# Gallons per acre for effective broadleaf control



## Edd in KY (Jul 16, 2009)

I am setting up a new ( to me) 20 ft boom sprayer for pastures and grass hay fields. When I calibrated it at 20psi, and a reasonable spraying ground speed, it was putting out 11 gallons per acre. This is great for minimizing refills and with fan jets it should get decent coverage. But what have you learned in your experience? I will be using Grazon Next HL on pastures and Crossbow on Hay, both with surfactants. Will 11 gallons get the needed leaf coverage? I am using 20psi to minimize drift.


----------



## Vol (Jul 5, 2009)

Edd, I used to use 20-25 gallons per acre, but changed to 10 gallons per acre when I noticed on most herbicide labels that their minimum gpa for application was 10 gallons. I cannot tell any difference on the effectiveness of the herbicides I used doing both gpa's. For pastures and hayfields you should not have any problem. 30 psi and under is recommended for low drift requirements.....20 seems a little low but a good indicator of your coverage is by observing the effectiveness of your coverage when using glyphosate. The resulting coverage will be very obvious.

Regards, Mike


----------



## rjmoses (Apr 4, 2010)

I run 20 gpa at 40 PSI and 5.5MPH.

Drift is a function of droplet size, spray height and wind. A smaller droplet size will give better coverage at the risk of more drift.
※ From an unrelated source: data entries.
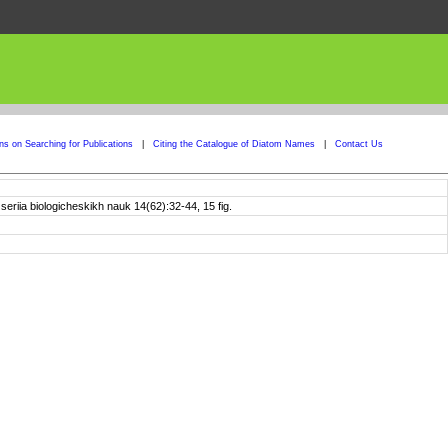
ons on Searching for Publications
|
Citing the Catalogue of Diatom Names
|
Contact Us
riia biologicheskikh nauk 14(62):32-44, 15 fig.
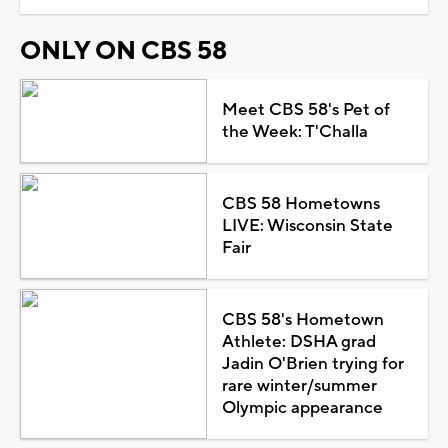
ONLY ON CBS 58
Meet CBS 58's Pet of
the Week: T'Challa
CBS 58 Hometowns
LIVE: Wisconsin State
Fair
CBS 58's Hometown
Athlete: DSHA grad
Jadin O'Brien trying for
rare winter/summer
Olympic appearance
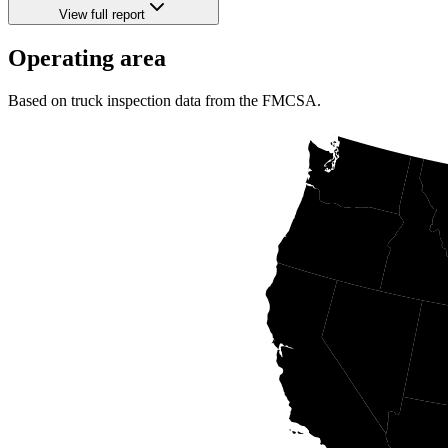
View full report
Operating area
Based on truck inspection data from the FMCSA.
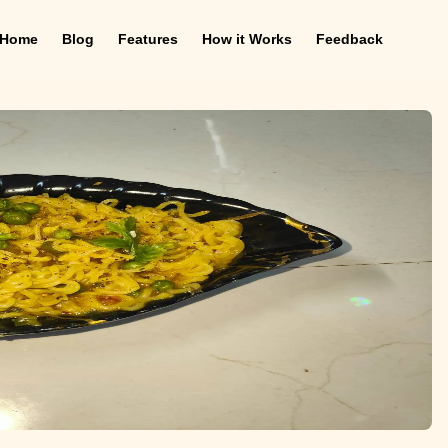
Home
Blog
Features
How it Works
Feedback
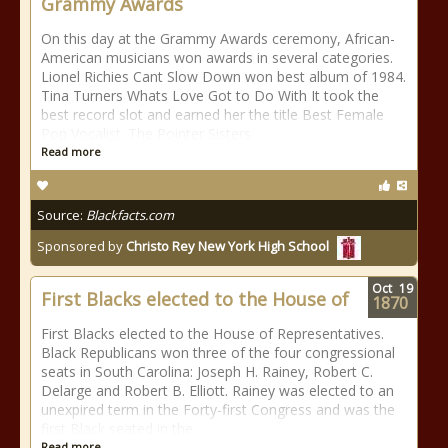
Grammy Awards
On this day at the Grammy Awards ceremony, African-
American musicians won awards in several categories.
Lionel Richies Cant Slow Down won best album of 1984.
Tina Turners Whats Love Got to Do With It took the
best record slot and earned her the title Best Female
Pop Vocalist. The Pointer Sisters
Read more
Source:
Blackfacts.com
Sponsored by
Christo Rey New York High School
Oct
19
First Blacks elected to the House of
1870
First Blacks elected to the House of Representatives.
Black Republicans won three of the four congressional
seats in South Carolina: Joseph H. Rainey, Robert C.
Delarge and Robert B. Elliott. Rainey was elected to an
unexpired term in the Forty-first Congress and was the
first Black seated in the
Read more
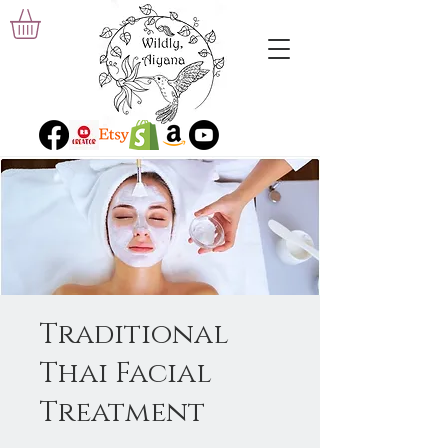
Traditional
Thai Facial
Treatment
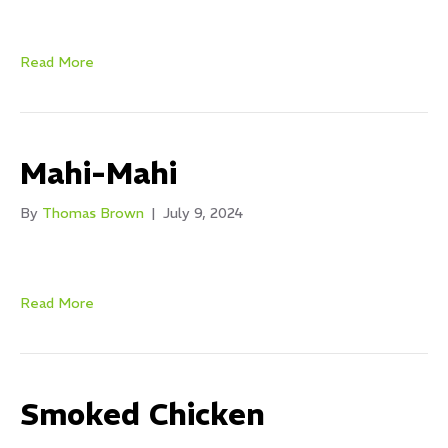
Read More
Mahi-Mahi
By
Thomas Brown
|
July 9, 2024
Read More
Smoked Chicken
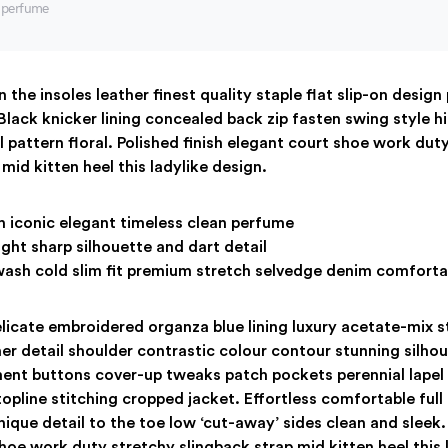
n perfume
 the insoles leather finest quality staple flat slip-on design
Black knicker lining concealed back zip fasten swing style h
ll pattern floral. Polished finish elegant court shoe work dut
mid kitten heel this ladylike design.
h iconic elegant timeless clean perfume
ght sharp silhouette and dart detail
ash cold slim fit premium stretch selvedge denim comforta
icate embroidered organza blue lining luxury acetate-mix s
her detail shoulder contrastic colour contour stunning silho
nt buttons cover-up tweaks patch pockets perennial lapel c
opline stitching cropped jacket. Effortless comfortable full 
ique detail to the toe low ‘cut-away’ sides clean and sleek. 
hoe work duty stretchy slingback strap mid kitten heel this 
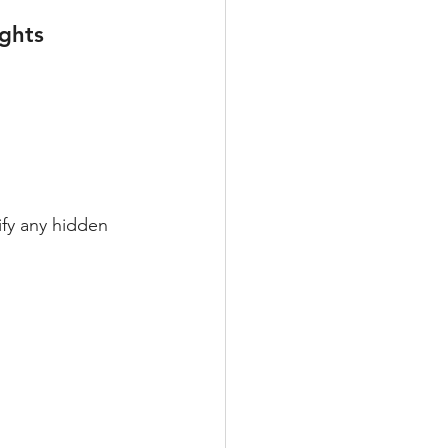
ghts
fy any hidden 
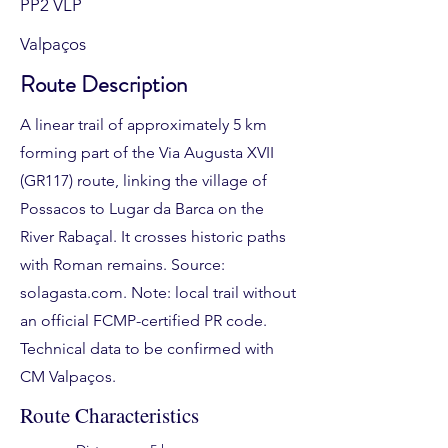
PP2 VLP
Valpaços
Route Description
A linear trail of approximately 5 km
forming part of the Via Augusta XVII
(GR117) route, linking the village of
Possacos to Lugar da Barca on the
River Rabaçal. It crosses historic paths
with Roman remains. Source:
solagasta.com. Note: local trail without
an official FCMP-certified PR code.
Technical data to be confirmed with
CM Valpaços.
Route Characteristics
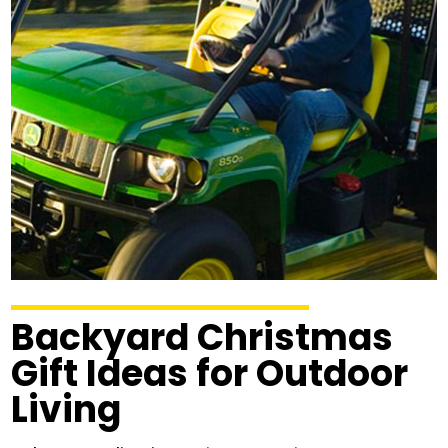
Backyard Christmas
Gift Ideas for Outdoor
Living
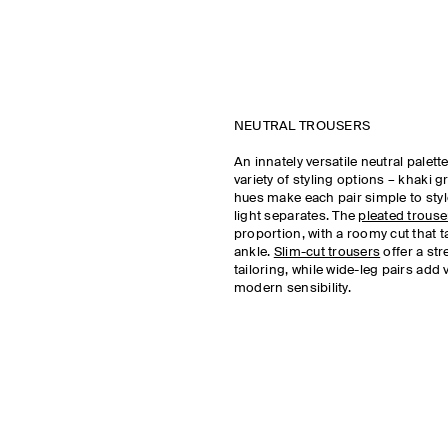
NEUTRAL TROUSERS
An innately versatile neutral palet
variety of styling options – khaki 
hues make each pair simple to styl
light separates. The
pleated trouse
proportion, with a roomy cut that t
ankle.
Slim-cut trousers
offer a st
tailoring, while wide-leg pairs add
modern sensibility.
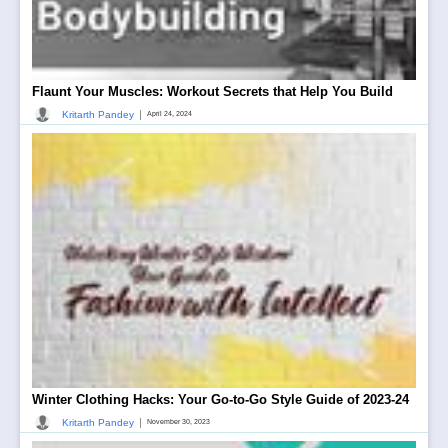
Flaunt Your Muscles: Workout Secrets that Help You Build
|
Kritarth Pandey
April 24, 2024
Winter Clothing Hacks: Your Go-to-Go Style Guide of 2023-24
|
Kritarth Pandey
November 30, 2023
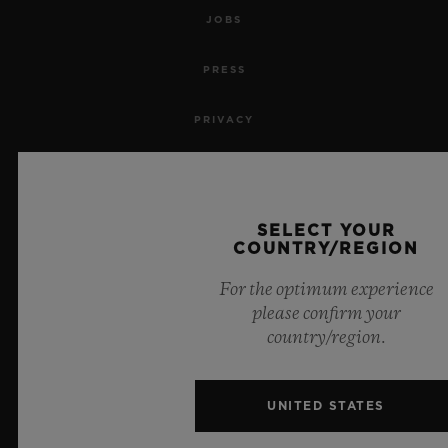
JOBS
PRESS
PRIVACY
LEGAL NOTICE & TERMS OF USE
WEBSITE TERMS AND CONDITIONS
SELECT YOUR
COUNTRY/REGION
ETHICAL COMMITMENT
For the optimum experience
please confirm your
ACCESSIBILITY
country/region.
MSA TRANSPARENCY
UNITED STATES
SITEMAP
Some weeds require the herbicide to spread more over the leaf surface to be effective. Adding MSO, non-ionic surfactant or ammonium sulfate is always a good idea unless contra-indicated.

Hope this helps....

Ralph


----------



## swall01 (Jun 10, 2018)

I use the TeeJet brand nozzles and have different sets for different applications. You need to stay within the PSI range for the nozzles you have. 20 PSI is not reccomended on the chart for any of the tips i use even though the data (gpm) is published for them. I would suggest 30 PSI as minimum and 40 PSI as ideal for most applications without getting into a droplet size that is too small. If your grass is more than about 10 inches deep you will likely not touch any weeds or insects at ground level with 20 PSI. The weeds that have just sprouted are just as important to kill as those above the grass canopy. Also, some dont realize worm defense is to fall to the ground when threat (tractor vibration) is percieved. So either way you want enough pressure to punch all the way through.


----------